§ **TASK DETAILS**:
Edit the records below so that every "offsetDistance" becomes "startOffset", and keep everything else the same.

** begin RECORDS PROVIDED **

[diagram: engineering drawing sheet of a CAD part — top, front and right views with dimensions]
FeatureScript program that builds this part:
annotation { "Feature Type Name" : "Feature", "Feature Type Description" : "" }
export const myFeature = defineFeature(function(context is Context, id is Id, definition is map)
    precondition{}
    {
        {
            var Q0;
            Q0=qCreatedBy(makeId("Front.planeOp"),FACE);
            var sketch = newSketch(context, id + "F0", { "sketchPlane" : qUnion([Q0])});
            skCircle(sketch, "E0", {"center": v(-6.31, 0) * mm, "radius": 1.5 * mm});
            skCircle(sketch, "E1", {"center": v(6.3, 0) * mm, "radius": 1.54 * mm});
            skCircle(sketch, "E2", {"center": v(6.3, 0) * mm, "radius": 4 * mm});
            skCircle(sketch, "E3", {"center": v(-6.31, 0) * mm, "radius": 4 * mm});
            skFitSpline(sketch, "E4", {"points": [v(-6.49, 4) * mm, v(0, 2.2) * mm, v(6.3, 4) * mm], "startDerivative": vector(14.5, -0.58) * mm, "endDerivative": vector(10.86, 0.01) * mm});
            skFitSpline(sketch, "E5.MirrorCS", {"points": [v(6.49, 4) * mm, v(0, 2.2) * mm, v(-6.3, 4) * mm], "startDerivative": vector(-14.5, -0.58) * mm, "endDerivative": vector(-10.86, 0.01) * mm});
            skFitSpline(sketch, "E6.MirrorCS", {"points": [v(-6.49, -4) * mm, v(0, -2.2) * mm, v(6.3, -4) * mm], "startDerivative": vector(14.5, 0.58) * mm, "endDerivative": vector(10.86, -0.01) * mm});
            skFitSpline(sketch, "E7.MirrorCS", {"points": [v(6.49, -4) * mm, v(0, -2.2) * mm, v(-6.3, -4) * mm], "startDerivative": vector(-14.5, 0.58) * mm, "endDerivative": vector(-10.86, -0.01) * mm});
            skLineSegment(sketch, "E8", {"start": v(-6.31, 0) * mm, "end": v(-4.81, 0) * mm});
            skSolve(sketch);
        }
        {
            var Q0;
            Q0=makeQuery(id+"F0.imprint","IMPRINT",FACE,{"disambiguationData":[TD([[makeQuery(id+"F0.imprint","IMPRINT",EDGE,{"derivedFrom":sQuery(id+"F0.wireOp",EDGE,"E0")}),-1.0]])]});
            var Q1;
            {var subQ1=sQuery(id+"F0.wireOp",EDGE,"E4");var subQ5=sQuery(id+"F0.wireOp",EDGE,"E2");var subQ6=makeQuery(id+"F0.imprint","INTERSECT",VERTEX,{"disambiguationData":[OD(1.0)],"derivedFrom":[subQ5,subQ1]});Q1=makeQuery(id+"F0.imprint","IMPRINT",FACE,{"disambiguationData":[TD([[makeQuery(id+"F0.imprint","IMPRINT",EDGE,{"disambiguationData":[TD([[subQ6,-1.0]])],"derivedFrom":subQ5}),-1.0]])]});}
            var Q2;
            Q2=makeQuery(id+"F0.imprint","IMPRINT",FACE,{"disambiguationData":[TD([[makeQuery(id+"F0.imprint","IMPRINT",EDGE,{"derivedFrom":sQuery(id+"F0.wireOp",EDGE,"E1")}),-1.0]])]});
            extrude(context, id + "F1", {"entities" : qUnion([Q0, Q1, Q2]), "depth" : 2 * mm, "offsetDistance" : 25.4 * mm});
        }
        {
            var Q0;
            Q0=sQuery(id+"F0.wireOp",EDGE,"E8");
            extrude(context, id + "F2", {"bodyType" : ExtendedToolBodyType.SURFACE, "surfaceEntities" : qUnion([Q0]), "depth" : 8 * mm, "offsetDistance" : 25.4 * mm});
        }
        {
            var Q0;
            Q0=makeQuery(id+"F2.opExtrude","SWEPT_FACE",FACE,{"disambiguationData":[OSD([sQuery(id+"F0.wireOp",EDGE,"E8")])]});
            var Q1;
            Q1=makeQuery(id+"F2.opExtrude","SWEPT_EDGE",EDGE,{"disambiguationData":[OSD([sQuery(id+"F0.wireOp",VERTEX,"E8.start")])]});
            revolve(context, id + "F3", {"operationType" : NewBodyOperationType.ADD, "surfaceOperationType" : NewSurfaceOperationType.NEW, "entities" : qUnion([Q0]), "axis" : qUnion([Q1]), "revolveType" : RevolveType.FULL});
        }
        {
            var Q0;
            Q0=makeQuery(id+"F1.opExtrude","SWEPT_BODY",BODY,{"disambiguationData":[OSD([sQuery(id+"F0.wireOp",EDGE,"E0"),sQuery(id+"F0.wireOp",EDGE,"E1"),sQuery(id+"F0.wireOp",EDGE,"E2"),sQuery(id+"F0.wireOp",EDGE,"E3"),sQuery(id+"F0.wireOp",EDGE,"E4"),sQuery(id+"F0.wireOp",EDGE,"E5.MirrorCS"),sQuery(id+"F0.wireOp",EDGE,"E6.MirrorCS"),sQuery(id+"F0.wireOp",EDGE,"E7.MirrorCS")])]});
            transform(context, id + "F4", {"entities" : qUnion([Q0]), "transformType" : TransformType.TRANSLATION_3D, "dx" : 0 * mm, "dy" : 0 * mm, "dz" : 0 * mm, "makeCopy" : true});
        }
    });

** end RECORDS PROVIDED **

§ **SOLUTION TO THIS TASK**:
[diagram: engineering drawing sheet of a CAD part — top, front and right views with dimensions]
FeatureScript program that builds this part:
annotation { "Feature Type Name" : "Feature", "Feature Type Description" : "" }
export const myFeature = defineFeature(function(context is Context, id is Id, definition is map)
    precondition{}
    {
        {
            var Q0;
            Q0=qCreatedBy(makeId("Front.planeOp"),FACE);
            var sketch = newSketch(context, id + "F0", { "sketchPlane" : qUnion([Q0])});
            skCircle(sketch, "E0", {"center": v(-6.31, 0) * mm, "radius": 1.5 * mm});
            skCircle(sketch, "E1", {"center": v(6.3, 0) * mm, "radius": 1.54 * mm});
            skCircle(sketch, "E2", {"center": v(6.3, 0) * mm, "radius": 4 * mm});
            skCircle(sketch, "E3", {"center": v(-6.31, 0) * mm, "radius": 4 * mm});
            skFitSpline(sketch, "E4", {"points": [v(-6.49, 4) * mm, v(0, 2.2) * mm, v(6.3, 4) * mm], "startDerivative": vector(14.5, -0.58) * mm, "endDerivative": vector(10.86, 0.01) * mm});
            skFitSpline(sketch, "E5.MirrorCS", {"points": [v(6.49, 4) * mm, v(0, 2.2) * mm, v(-6.3, 4) * mm], "startDerivative": vector(-14.5, -0.58) * mm, "endDerivative": vector(-10.86, 0.01) * mm});
            skFitSpline(sketch, "E6.MirrorCS", {"points": [v(-6.49, -4) * mm, v(0, -2.2) * mm, v(6.3, -4) * mm], "startDerivative": vector(14.5, 0.58) * mm, "endDerivative": vector(10.86, -0.01) * mm});
            skFitSpline(sketch, "E7.MirrorCS", {"points": [v(6.49, -4) * mm, v(0, -2.2) * mm, v(-6.3, -4) * mm], "startDerivative": vector(-14.5, 0.58) * mm, "endDerivative": vector(-10.86, -0.01) * mm});
            skLineSegment(sketch, "E8", {"start": v(-6.31, 0) * mm, "end": v(-4.81, 0) * mm});
            skSolve(sketch);
        }
        {
            var Q0;
            Q0=makeQuery(id+"F0.imprint","IMPRINT",FACE,{"disambiguationData":[TD([[makeQuery(id+"F0.imprint","IMPRINT",EDGE,{"derivedFrom":sQuery(id+"F0.wireOp",EDGE,"E0")}),-1.0]])]});
            var Q1;
            {var subQ1=sQuery(id+"F0.wireOp",EDGE,"E4");var subQ5=sQuery(id+"F0.wireOp",EDGE,"E2");var subQ6=makeQuery(id+"F0.imprint","INTERSECT",VERTEX,{"disambiguationData":[OD(1.0)],"derivedFrom":[subQ5,subQ1]});Q1=makeQuery(id+"F0.imprint","IMPRINT",FACE,{"disambiguationData":[TD([[makeQuery(id+"F0.imprint","IMPRINT",EDGE,{"disambiguationData":[TD([[subQ6,-1.0]])],"derivedFrom":subQ5}),-1.0]])]});}
            var Q2;
            Q2=makeQuery(id+"F0.imprint","IMPRINT",FACE,{"disambiguationData":[TD([[makeQuery(id+"F0.imprint","IMPRINT",EDGE,{"derivedFrom":sQuery(id+"F0.wireOp",EDGE,"E1")}),-1.0]])]});
            extrude(context, id + "F1", {"entities" : qUnion([Q0, Q1, Q2]), "depth" : 2 * mm, "startOffset" : 25.4 * mm});
        }
        {
            var Q0;
            Q0=sQuery(id+"F0.wireOp",EDGE,"E8");
            extrude(context, id + "F2", {"bodyType" : ExtendedToolBodyType.SURFACE, "surfaceEntities" : qUnion([Q0]), "depth" : 8 * mm, "startOffset" : 25.4 * mm});
        }
        {
            var Q0;
            Q0=makeQuery(id+"F2.opExtrude","SWEPT_FACE",FACE,{"disambiguationData":[OSD([sQuery(id+"F0.wireOp",EDGE,"E8")])]});
            var Q1;
            Q1=makeQuery(id+"F2.opExtrude","SWEPT_EDGE",EDGE,{"disambiguationData":[OSD([sQuery(id+"F0.wireOp",VERTEX,"E8.start")])]});
            revolve(context, id + "F3", {"operationType" : NewBodyOperationType.ADD, "surfaceOperationType" : NewSurfaceOperationType.NEW, "entities" : qUnion([Q0]), "axis" : qUnion([Q1]), "revolveType" : RevolveType.FULL});
        }
        {
            var Q0;
            Q0=makeQuery(id+"F1.opExtrude","SWEPT_BODY",BODY,{"disambiguationData":[OSD([sQuery(id+"F0.wireOp",EDGE,"E0"),sQuery(id+"F0.wireOp",EDGE,"E1"),sQuery(id+"F0.wireOp",EDGE,"E2"),sQuery(id+"F0.wireOp",EDGE,"E3"),sQuery(id+"F0.wireOp",EDGE,"E4"),sQuery(id+"F0.wireOp",EDGE,"E5.MirrorCS"),sQuery(id+"F0.wireOp",EDGE,"E6.MirrorCS"),sQuery(id+"F0.wireOp",EDGE,"E7.MirrorCS")])]});
            transform(context, id + "F4", {"entities" : qUnion([Q0]), "transformType" : TransformType.TRANSLATION_3D, "dx" : 0 * mm, "dy" : 0 * mm, "dz" : 0 * mm, "makeCopy" : true});
        }
    });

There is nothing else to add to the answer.